Economic Analysis: One negative and one positive data point for the U.S. economy in the report. The essentially flat 0.1% increase in consumer spending for the third straight month is indicative of a slowdown in consumer demand, which suggests, at minimum, continued economic sluggishness ahead. A bright point: core inflation, running at 2.0%, remains below what the U.S. Federal Reserve considers to be excessive. If the core rate doesn't increase, that should provide additional leeway for the Fed to further lower short-term interest rates, should it choose to do so.
The U.S. economy slowed substantially in Q4 2007 to a 0.6% annualized rate, the U.S. Commerce Department announced Thursday, in its final estimate for the quarter. It was the slowest annualized growth rate since 2002.
For 2007, the U.S. economy grew 2.2%, after adjusting for inflation -- its slowest growth rate in five years. The U.S. economy grew 2.9% in 2006.
In dollar terms, U.S. GDP in 2007 totaled $13.84 trillion, not adjusted for inflation.
In Q4 2007, business inventories increased 6%, exports increased 6.5%, government spending rose 2%, imports fell 1.4% and residential investment plummeted 25.2%.
The report was a virtual carbon-copy of the Commerce Department's earlier estimate for Q4 2007 GDP, save new data on corporate profits, which were revised $37.9 billion lower to a $1.11 trillion annualized rate.
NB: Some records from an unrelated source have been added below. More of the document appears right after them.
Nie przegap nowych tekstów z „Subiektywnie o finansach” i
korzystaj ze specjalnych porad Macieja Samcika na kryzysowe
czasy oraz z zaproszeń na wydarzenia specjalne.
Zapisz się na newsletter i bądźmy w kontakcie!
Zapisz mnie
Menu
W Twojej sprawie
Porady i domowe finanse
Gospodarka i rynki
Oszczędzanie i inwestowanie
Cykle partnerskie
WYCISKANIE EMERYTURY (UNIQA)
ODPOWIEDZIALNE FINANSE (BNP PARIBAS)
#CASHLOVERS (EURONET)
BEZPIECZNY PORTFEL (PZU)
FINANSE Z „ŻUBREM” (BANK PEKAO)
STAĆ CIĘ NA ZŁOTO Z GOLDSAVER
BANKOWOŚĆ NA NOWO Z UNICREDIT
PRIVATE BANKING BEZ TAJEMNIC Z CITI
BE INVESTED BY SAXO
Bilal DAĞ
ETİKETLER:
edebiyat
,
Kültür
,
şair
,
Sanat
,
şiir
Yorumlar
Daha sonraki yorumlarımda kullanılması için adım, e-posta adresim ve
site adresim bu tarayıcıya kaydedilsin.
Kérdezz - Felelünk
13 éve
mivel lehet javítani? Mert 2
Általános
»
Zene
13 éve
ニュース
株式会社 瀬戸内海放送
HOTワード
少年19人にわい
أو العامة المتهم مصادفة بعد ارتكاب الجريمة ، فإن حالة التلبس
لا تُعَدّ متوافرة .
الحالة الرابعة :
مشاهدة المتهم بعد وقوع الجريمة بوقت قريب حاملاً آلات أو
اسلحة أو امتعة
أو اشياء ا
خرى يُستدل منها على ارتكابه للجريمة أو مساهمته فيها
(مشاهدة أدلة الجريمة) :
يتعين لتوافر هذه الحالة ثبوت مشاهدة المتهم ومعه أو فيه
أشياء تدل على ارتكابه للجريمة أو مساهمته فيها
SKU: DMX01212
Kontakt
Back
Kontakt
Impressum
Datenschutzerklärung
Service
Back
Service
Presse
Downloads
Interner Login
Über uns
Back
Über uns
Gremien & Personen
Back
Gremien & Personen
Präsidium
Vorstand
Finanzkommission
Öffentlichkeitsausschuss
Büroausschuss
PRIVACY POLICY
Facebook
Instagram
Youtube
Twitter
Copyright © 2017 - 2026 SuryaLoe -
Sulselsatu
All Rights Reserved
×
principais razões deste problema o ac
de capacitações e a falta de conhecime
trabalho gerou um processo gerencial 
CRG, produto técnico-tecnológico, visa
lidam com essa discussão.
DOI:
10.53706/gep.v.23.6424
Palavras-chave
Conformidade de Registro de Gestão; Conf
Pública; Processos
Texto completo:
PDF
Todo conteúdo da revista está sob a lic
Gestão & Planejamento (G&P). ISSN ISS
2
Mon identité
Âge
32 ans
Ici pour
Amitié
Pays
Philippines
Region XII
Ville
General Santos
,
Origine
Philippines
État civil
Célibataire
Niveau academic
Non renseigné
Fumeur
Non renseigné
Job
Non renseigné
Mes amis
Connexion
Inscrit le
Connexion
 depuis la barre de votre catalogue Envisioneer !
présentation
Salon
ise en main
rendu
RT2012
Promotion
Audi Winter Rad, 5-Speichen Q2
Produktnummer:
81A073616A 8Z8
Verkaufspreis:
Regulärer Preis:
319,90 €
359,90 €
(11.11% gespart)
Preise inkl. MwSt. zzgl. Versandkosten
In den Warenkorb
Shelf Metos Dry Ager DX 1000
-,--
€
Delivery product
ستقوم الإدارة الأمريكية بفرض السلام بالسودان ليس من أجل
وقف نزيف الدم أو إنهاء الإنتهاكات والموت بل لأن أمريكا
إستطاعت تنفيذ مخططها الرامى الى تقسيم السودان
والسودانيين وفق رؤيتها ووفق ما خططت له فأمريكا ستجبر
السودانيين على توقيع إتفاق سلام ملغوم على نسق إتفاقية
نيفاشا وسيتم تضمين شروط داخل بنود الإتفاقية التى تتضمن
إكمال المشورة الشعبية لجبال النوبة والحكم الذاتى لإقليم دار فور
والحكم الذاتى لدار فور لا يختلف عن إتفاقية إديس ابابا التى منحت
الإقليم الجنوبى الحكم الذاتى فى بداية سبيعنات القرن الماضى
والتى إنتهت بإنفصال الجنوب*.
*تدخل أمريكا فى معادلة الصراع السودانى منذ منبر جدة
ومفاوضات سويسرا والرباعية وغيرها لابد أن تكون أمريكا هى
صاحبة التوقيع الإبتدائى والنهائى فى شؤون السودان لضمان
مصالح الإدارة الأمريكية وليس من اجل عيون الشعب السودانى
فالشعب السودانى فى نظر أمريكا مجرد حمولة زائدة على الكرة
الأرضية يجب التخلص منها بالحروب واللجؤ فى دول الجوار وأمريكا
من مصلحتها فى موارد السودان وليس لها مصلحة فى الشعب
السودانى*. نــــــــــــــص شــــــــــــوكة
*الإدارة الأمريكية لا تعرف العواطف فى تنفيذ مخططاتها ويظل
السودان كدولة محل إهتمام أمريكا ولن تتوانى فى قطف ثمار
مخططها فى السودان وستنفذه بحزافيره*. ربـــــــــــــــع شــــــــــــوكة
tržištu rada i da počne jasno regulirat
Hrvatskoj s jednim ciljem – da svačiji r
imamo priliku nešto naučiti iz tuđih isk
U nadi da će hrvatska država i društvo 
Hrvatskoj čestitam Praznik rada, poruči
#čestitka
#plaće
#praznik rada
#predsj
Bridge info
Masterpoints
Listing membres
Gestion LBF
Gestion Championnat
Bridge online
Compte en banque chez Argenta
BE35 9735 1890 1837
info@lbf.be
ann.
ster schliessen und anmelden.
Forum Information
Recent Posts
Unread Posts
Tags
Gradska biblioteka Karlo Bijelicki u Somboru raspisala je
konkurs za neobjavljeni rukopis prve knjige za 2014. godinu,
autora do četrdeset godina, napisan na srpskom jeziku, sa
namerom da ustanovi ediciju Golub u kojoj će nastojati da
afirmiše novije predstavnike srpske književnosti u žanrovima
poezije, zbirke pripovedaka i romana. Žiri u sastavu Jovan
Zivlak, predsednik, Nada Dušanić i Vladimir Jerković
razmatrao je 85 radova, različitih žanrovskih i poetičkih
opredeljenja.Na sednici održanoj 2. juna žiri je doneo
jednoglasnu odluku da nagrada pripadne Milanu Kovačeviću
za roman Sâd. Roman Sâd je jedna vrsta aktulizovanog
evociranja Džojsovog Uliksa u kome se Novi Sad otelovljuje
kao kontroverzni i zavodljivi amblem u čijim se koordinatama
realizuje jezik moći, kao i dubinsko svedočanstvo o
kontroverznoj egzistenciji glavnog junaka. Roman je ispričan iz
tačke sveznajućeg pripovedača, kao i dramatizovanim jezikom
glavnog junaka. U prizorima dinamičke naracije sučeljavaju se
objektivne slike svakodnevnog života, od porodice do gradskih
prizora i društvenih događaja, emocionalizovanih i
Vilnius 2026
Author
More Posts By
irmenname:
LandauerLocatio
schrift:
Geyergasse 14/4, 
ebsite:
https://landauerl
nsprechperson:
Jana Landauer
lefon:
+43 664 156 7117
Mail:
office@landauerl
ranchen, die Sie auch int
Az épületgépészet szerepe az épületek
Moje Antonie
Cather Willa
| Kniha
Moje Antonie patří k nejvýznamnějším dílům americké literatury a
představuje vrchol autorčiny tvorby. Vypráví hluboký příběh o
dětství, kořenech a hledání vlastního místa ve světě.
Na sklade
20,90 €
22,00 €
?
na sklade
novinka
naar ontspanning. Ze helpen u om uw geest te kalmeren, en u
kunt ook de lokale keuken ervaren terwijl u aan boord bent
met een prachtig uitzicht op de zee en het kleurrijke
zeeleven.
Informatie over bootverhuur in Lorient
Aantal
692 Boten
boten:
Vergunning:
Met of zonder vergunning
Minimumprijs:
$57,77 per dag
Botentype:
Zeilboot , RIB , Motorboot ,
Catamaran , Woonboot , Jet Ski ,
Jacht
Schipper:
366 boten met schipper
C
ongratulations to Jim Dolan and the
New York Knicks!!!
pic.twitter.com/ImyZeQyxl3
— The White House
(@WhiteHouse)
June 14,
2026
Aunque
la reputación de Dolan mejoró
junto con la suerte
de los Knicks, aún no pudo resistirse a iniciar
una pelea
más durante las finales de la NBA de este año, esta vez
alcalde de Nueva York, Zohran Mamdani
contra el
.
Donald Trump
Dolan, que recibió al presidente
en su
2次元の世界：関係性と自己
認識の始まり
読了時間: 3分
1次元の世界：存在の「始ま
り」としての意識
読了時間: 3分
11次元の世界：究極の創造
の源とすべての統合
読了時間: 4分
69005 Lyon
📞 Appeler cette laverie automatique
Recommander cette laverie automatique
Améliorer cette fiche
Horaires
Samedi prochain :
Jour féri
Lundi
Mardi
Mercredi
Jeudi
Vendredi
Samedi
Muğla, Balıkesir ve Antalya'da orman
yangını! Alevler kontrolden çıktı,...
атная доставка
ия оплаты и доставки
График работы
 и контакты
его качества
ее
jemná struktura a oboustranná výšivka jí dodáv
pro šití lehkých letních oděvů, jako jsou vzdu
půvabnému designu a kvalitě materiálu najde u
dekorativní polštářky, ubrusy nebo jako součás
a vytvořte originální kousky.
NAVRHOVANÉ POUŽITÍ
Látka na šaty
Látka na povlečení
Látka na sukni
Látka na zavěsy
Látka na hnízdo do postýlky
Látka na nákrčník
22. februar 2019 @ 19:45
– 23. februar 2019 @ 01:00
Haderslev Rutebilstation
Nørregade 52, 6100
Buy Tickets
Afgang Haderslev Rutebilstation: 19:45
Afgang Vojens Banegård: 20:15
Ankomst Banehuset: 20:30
Corporate profits after taxes are up 3.3% from a year ago.
U.S. new home sales fell to a seasonally adjusted, annualized pace of 590,000 in February 2008 -- a 13-year low, the U.S. Commerce Department announced Wednesday (click here for the pdf).
Economists surveyed by Bloomberg News had expected February 2008 new home sales to register a 575,000 annualized rate.
Sales have now declined for four consecutive months, and are down about 30% in the last 12 months.
Meanwhile, January 2008 sales were revised up slightly, to 601,000 from the earlier released 588,000.
The number of homes on the market declined 2.1% to 471,000, the lowest level since July 2005. Also, the median sales price fell 2.7% in February 2008 to $244,100.